Après plusieurs années à enchainer les saisons américaines et européennes, à rallonge qui plus est puisqu’on joue souvent des finales quand on s’appelle Maya Moore, elle avait besoin d’un break. Proche du burnout basketballistique, elle avait besoin de se retirer quelques temps et de se trouver un nouveau but dans la vie. C’est donc naturellement qu’elle est revenue chez elle, à Jefferson City dans le Missouri, là où elle est née et où elle a grandi, pour se trouver son nouvel objectif. Elle dira que c’est même un « appel de Dieu » qui l’a amené à faire autre chose que du basket et à se concentrer sur les choses plus importantes de la vie.
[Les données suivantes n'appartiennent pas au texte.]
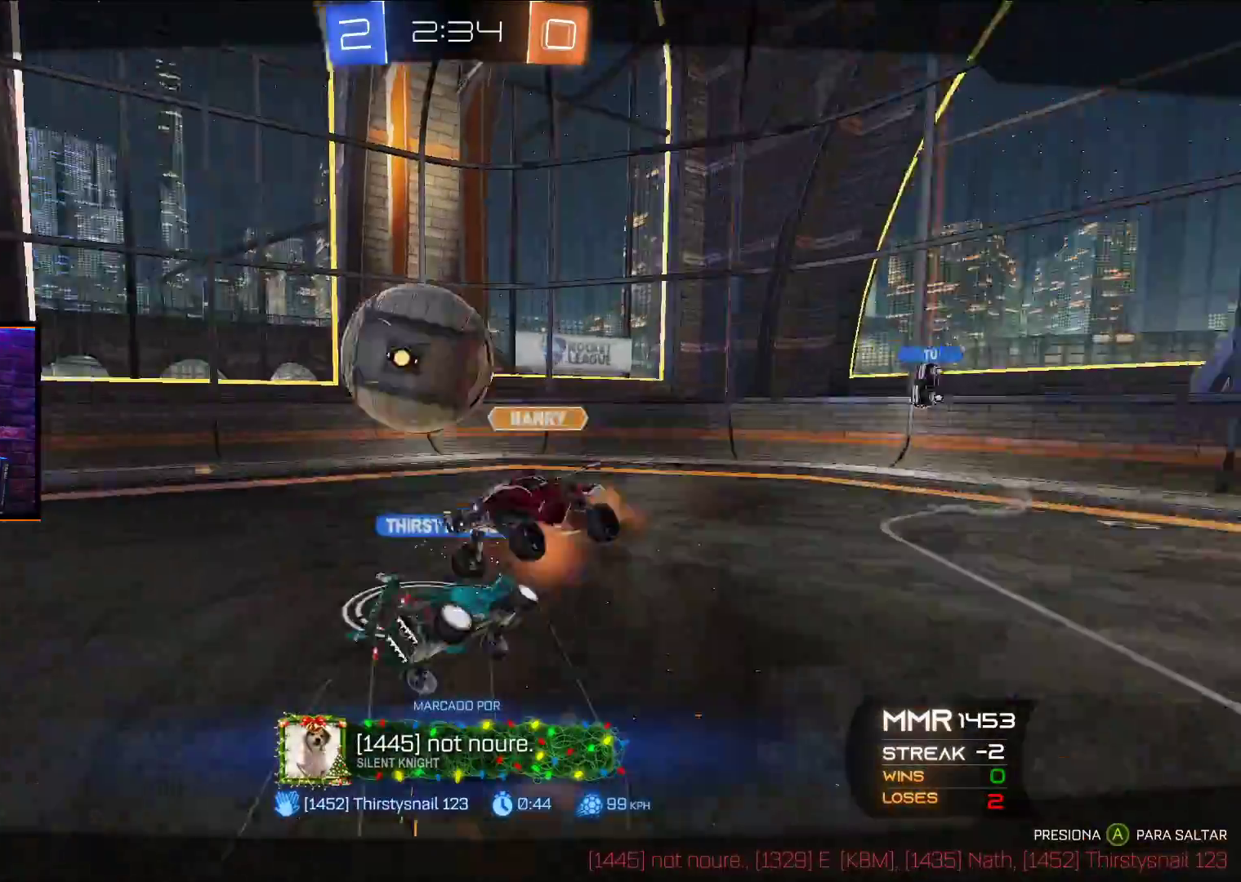
{"buttons": [], "left_stick": "center", "right_stick": "center", "events": [[100, "A", "down"], [167, "A", "up"], [267, "A", "down"], [317, "A", "up"], [433, "A", "down"], [500, "A", "up"]]}
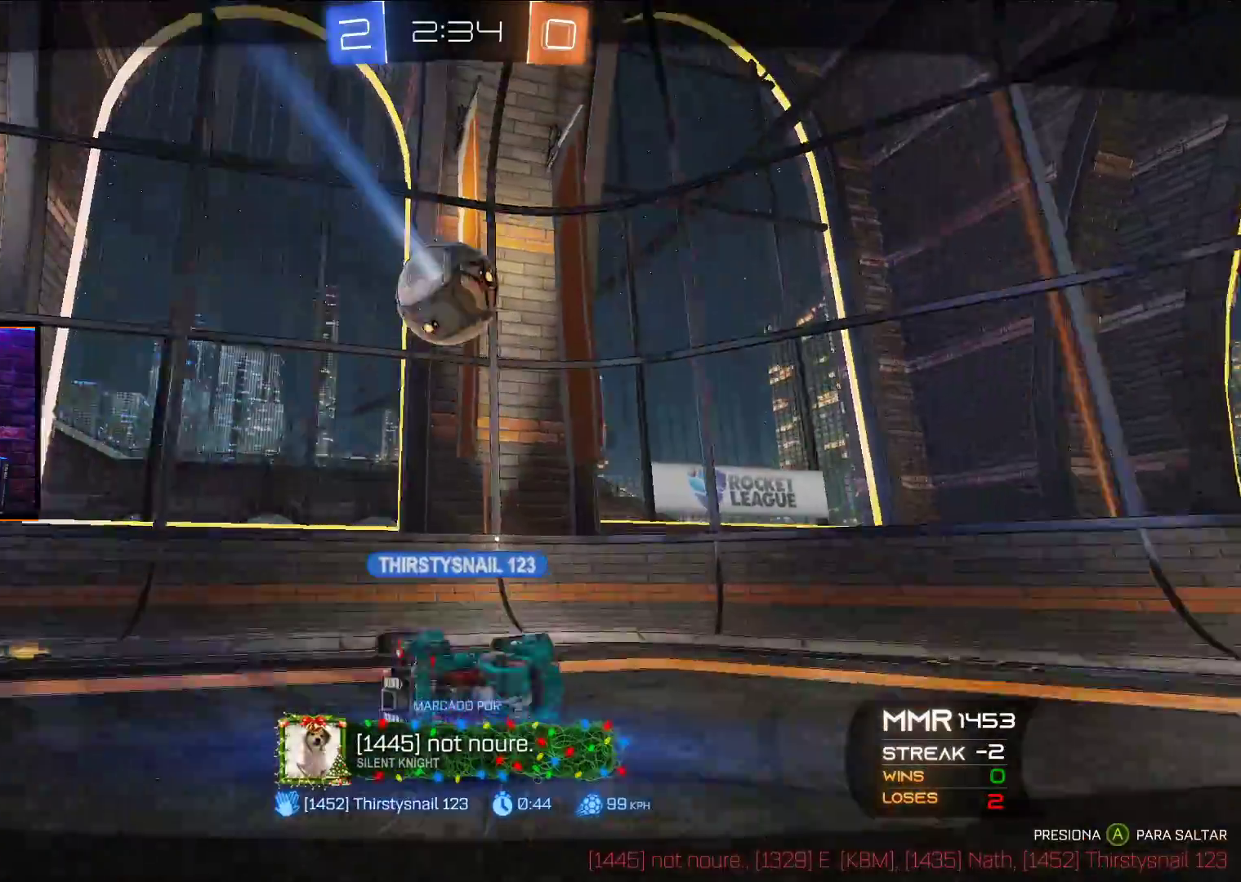
{"buttons": [], "left_stick": "center", "right_stick": "center", "events": [[133, "A", "down"], [183, "A", "up"]]}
Le casier d’Irons n’a peut-être été ouvertement discuté par Moore que cette année, mais cela fait depuis bien longtemps qu’elle le connait par cœur. Depuis sa dernière année de lycée, quand son parrain Reggie Williams a étudié le cas d’Irons au cours d’un weekend familial proche de Jefferson City. Un cas malheureusement fascinant et encore trop représentatif du système judiciaire américain. En lisant le dossier, Moore n'en croit pas ses yeux. Irons a été jugé par un jury composé uniquement de personnes blanches et qui devaient être bien contents de trouver un coupable. Pas d’arme retrouvée, pas de preuve ADN, pas d’empreinte digitale. D'ailleurs en parlant d'empreintes digitales, on sait maintenant que le jury avait reçu le premier rapport de la police mais pas le définitif, qui indique que sur les trois empreintes retrouvées dans la maison de Totler, deux n'ont pas pu être identifiées et que la troisième appartenait à Totler lui-même.
Seulement deux « preuves » vont contre Irons dans le dossier que tient son parrain Reggie. La première est une déclaration d’un détective qui affirmait qu’Irons avait avoué lors d’un interrogatoire être rentré dans la maison de Stotler alors qu’il était ivre. Un interrogatoire sans rapport, sans enregistrement et sans policier présent pour confirmer les dires du détective. La deuxième est le témoignage de Totler. Parmi la liste des suspects, ce dernier n'a pas reconnu son agresseur et c'est la police qui lui a demandé de "faire son meilleur choix". Autant dire que les deux preuves sont bancales et pourtant le jury n’a pas hésité à déclarer Irons coupable à seulement 18 ans. Et en plus de ça, avec une peine de 50 ans de prison ferme. Moore prendra la décision d'aller rencontrer Irons plus tard cette année-là, un peu avant de partir à UConn pour les études. Avec les années, elle le considèrera comme un membre de sa famille, lui la décrira comme une « pure lumière ».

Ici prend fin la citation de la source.